Perfect, magnificent, and terrible sense. The Dragon was a god, but not a god worthy of worship. The Order was going to destroy Mars, just as much as the Iron Hands – more than the Iron Hands. She wanted to deny it, to complain at the utterly untrustworthy sources, but it fit together too well. The truth was horrid, but clear.

“I need to contact the Order,” Lantrane said, her synapses firing at extra speed from the chemicals automatically being injected into her brain. “They actually want to release the Dragon. And if they do….”

“And they will listen to you?”

“…No. But at least warning them would be worthwhile.”

“No,” Anrakyr said, “warning them that they have a new foe is not worthwhile. The Dragon will not be released, no matter the price that must be paid.”

Lantrane grudgingly nodded. She had betrayed the Imperium (well, more the converse), betrayed Zeth and Kane, and ultimately betrayed the Order of the Dragon. But each individual decision had been logical, and if she was to betray everything in the name of knowledge, then she supposed she ought to be willing to do anything for an ideal she was willing to die for.
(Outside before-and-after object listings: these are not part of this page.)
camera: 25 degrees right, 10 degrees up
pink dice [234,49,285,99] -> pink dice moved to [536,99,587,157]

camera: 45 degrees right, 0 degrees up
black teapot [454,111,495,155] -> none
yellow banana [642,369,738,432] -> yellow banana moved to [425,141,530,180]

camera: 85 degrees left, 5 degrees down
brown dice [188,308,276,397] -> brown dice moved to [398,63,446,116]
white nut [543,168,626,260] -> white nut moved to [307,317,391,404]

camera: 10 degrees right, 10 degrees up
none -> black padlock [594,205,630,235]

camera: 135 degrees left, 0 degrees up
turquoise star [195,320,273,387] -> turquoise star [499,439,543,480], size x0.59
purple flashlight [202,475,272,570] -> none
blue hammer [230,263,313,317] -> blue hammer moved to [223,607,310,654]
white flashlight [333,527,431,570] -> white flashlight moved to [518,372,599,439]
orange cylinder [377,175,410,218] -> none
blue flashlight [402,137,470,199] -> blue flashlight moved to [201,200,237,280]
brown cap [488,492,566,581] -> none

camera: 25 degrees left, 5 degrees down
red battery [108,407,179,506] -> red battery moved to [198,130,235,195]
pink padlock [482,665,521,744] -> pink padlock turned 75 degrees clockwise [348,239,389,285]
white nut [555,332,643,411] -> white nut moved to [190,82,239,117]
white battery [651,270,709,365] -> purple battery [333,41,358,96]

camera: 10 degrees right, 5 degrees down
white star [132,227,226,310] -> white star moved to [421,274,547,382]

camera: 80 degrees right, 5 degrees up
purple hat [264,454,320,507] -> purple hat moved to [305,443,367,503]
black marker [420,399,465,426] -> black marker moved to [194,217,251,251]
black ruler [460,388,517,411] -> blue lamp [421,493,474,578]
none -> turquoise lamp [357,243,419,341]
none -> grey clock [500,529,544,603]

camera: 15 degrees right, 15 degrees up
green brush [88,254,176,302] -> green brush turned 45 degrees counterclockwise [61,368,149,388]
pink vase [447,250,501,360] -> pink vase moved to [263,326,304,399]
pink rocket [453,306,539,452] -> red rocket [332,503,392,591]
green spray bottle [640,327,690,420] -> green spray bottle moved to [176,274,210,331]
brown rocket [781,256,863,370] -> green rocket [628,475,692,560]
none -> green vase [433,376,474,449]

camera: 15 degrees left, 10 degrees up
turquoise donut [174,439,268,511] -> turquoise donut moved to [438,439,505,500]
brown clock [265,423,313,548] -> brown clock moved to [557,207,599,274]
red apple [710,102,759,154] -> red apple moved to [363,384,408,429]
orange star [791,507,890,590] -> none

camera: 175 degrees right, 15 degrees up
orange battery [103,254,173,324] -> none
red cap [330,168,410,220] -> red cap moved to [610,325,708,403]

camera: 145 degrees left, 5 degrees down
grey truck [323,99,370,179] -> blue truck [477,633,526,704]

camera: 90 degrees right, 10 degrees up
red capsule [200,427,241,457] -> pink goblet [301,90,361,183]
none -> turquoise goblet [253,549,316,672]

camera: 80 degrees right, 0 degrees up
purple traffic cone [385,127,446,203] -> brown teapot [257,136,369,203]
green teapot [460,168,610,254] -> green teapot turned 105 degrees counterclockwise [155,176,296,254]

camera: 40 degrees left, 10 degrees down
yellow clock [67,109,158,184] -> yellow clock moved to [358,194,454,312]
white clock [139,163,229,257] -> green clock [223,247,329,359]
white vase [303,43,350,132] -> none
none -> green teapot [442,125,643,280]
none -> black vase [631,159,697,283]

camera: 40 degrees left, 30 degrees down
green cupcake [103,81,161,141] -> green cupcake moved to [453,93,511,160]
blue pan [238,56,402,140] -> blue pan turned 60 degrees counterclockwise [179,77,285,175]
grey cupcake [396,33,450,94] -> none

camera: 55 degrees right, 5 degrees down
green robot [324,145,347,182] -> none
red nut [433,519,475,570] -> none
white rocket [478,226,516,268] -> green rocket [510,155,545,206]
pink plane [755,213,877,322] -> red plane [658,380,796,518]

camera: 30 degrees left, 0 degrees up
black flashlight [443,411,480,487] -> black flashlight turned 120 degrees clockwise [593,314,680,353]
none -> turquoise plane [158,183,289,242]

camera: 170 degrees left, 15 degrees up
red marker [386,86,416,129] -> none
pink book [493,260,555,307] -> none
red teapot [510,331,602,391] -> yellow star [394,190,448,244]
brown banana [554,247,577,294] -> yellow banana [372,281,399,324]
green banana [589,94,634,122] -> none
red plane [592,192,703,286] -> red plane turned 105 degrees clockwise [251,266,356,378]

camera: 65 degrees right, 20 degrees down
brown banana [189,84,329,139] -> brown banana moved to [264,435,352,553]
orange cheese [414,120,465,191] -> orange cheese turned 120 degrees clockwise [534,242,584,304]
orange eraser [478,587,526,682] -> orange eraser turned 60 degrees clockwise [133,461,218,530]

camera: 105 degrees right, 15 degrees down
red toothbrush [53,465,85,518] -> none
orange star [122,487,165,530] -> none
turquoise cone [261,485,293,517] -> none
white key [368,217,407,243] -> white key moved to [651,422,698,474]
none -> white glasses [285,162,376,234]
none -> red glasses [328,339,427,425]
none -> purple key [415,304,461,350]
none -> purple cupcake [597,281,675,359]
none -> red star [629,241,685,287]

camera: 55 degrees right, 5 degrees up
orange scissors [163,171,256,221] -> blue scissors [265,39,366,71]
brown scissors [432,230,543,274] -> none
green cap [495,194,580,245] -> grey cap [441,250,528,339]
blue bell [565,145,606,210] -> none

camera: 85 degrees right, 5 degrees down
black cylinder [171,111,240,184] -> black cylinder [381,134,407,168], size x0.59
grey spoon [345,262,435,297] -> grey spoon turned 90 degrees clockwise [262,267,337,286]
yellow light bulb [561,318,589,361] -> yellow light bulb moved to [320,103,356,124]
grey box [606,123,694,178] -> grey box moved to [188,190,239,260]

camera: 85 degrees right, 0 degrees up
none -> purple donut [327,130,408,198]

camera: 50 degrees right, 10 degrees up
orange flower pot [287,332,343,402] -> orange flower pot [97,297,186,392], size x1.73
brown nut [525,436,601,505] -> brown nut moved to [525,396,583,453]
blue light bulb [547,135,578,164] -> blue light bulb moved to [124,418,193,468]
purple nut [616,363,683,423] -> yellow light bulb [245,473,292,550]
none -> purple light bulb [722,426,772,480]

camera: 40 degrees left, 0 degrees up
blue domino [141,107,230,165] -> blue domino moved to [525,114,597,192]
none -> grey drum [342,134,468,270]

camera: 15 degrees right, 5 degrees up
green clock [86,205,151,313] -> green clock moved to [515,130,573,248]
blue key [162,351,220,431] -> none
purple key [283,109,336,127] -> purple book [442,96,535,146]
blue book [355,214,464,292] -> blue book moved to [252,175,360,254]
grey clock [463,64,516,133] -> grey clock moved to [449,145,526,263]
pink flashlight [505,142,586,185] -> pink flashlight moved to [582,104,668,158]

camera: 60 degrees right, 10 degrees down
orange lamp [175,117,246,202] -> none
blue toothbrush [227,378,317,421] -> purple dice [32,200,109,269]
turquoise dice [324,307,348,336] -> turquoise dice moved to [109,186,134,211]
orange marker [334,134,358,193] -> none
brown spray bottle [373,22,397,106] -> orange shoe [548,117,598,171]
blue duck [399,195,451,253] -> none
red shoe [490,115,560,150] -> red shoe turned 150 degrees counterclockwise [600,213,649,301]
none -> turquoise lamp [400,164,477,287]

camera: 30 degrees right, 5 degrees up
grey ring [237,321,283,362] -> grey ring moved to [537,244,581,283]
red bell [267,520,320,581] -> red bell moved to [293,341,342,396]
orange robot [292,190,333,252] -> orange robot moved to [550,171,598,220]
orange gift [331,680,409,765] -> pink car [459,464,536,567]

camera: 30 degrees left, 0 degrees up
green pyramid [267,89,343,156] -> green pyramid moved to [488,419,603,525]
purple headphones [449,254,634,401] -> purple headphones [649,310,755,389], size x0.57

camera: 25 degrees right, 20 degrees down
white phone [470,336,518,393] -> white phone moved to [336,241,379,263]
They walked, and then Lantrane saw a foreign object, a black skimmer glowing with blue runes, in the shape of two intersecting crescents. There was a standing platform at their intersection. And Lantrane’s noocables screamed in joy at the vast quantities of untranslatable information that swirled everywhere around the barge. Separately, Anrakyr and Lantrane climbed onto the barge.

“You have placed a lot of trust for me in a short amount of time,” Anrakyr observed.

“Curiosity,” Lantrane answered, “more than trust.” And then the skimmer took off, flying toward a tunnel entrance. “Actually, could we converse in binary?”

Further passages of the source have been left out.